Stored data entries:
★ ★ ★ ★
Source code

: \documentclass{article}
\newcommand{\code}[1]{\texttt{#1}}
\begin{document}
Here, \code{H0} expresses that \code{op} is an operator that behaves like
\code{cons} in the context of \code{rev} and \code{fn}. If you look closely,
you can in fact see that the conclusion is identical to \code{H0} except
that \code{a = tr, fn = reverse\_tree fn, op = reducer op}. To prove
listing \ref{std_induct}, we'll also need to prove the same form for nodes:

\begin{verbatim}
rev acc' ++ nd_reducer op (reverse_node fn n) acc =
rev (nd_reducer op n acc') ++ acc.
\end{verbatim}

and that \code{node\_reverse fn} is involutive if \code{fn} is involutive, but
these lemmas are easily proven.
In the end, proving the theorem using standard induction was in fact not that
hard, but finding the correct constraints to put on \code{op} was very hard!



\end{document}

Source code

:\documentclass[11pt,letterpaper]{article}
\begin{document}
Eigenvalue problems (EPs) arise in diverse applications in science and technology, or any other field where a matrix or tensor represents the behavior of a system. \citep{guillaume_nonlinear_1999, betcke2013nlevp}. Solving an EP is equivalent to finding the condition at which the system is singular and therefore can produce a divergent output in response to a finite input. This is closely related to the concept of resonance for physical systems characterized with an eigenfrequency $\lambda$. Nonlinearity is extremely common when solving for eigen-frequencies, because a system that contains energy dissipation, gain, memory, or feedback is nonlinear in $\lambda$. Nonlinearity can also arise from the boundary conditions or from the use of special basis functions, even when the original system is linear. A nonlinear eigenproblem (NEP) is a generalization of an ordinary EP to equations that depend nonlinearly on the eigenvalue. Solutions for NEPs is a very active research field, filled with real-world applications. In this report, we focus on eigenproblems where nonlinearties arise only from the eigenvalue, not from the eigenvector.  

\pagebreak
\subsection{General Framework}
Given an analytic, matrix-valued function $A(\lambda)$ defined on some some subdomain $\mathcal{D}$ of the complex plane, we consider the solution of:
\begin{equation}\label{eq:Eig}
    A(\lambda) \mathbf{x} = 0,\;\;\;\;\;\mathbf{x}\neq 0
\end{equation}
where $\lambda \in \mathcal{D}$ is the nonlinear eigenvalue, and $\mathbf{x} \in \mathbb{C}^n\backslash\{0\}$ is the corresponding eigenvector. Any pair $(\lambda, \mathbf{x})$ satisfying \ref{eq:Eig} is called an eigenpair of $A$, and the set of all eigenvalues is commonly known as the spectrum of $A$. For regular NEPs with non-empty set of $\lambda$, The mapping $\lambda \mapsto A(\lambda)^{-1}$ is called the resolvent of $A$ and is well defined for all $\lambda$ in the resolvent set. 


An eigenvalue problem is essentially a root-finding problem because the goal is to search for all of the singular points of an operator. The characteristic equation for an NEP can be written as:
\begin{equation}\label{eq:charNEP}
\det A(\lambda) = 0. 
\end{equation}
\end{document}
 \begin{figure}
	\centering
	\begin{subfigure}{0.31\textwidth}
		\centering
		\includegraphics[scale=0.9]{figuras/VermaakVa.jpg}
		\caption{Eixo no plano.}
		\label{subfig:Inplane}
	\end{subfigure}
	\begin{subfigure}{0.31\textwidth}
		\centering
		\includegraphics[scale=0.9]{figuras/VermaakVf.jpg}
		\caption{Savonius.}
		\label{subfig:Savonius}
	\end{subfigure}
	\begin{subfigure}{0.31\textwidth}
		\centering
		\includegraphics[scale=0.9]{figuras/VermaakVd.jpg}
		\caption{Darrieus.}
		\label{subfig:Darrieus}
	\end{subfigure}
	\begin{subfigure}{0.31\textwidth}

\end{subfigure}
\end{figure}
★ ★ ★ ★
PROBLEM DETAILS: Could you print every record above exactly as it appears?

EXERCISE RESPONSE:
Source code

: \documentclass{article}
\newcommand{\code}[1]{\texttt{#1}}
\begin{document}
Here, \code{H0} expresses that \code{op} is an operator that behaves like
\code{cons} in the context of \code{rev} and \code{fn}. If you look closely,
you can in fact see that the conclusion is identical to \code{H0} except
that \code{a = tr, fn = reverse\_tree fn, op = reducer op}. To prove
listing \ref{std_induct}, we'll also need to prove the same form for nodes:

\begin{verbatim}
rev acc' ++ nd_reducer op (reverse_node fn n) acc =
rev (nd_reducer op n acc') ++ acc.
\end{verbatim}

and that \code{node\_reverse fn} is involutive if \code{fn} is involutive, but
these lemmas are easily proven.
In the end, proving the theorem using standard induction was in fact not that
hard, but finding the correct constraints to put on \code{op} was very hard!



\end{document}

Source code

:\documentclass[11pt,letterpaper]{article}
\begin{document}
Eigenvalue problems (EPs) arise in diverse applications in science and technology, or any other field where a matrix or tensor represents the behavior of a system. \citep{guillaume_nonlinear_1999, betcke2013nlevp}. Solving an EP is equivalent to finding the condition at which the system is singular and therefore can produce a divergent output in response to a finite input. This is closely related to the concept of resonance for physical systems characterized with an eigenfrequency $\lambda$. Nonlinearity is extremely common when solving for eigen-frequencies, because a system that contains energy dissipation, gain, memory, or feedback is nonlinear in $\lambda$. Nonlinearity can also arise from the boundary conditions or from the use of special basis functions, even when the original system is linear. A nonlinear eigenproblem (NEP) is a generalization of an ordinary EP to equations that depend nonlinearly on the eigenvalue. Solutions for NEPs is a very active research field, filled with real-world applications. In this report, we focus on eigenproblems where nonlinearties arise only from the eigenvalue, not from the eigenvector.  

\pagebreak
\subsection{General Framework}
Given an analytic, matrix-valued function $A(\lambda)$ defined on some some subdomain $\mathcal{D}$ of the complex plane, we consider the solution of:
\begin{equation}\label{eq:Eig}
    A(\lambda) \mathbf{x} = 0,\;\;\;\;\;\mathbf{x}\neq 0
\end{equation}
where $\lambda \in \mathcal{D}$ is the nonlinear eigenvalue, and $\mathbf{x} \in \mathbb{C}^n\backslash\{0\}$ is the corresponding eigenvector. Any pair $(\lambda, \mathbf{x})$ satisfying \ref{eq:Eig} is called an eigenpair of $A$, and the set of all eigenvalues is commonly known as the spectrum of $A$. For regular NEPs with non-empty set of $\lambda$, The mapping $\lambda \mapsto A(\lambda)^{-1}$ is called the resolvent of $A$ and is well defined for all $\lambda$ in the resolvent set. 


An eigenvalue problem is essentially a root-finding problem because the goal is to search for all of the singular points of an operator. The characteristic equation for an NEP can be written as:
\begin{equation}\label{eq:charNEP}
\det A(\lambda) = 0. 
\end{equation}
\end{document}
 \begin{figure}
	\centering
	\begin{subfigure}{0.31\textwidth}
		\centering
		\includegraphics[scale=0.9]{figuras/VermaakVa.jpg}
		\caption{Eixo no plano.}
		\label{subfig:Inplane}
	\end{subfigure}
	\begin{subfigure}{0.31\textwidth}
		\centering
		\includegraphics[scale=0.9]{figuras/VermaakVf.jpg}
		\caption{Savonius.}
		\label{subfig:Savonius}
	\end{subfigure}
	\begin{subfigure}{0.31\textwidth}
		\centering
		\includegraphics[scale=0.9]{figuras/VermaakVd.jpg}
		\caption{Darrieus.}
		\label{subfig:Darrieus}
	\end{subfigure}
	\begin{subfigure}{0.31\textwidth}

\end{subfigure}
\end{figure}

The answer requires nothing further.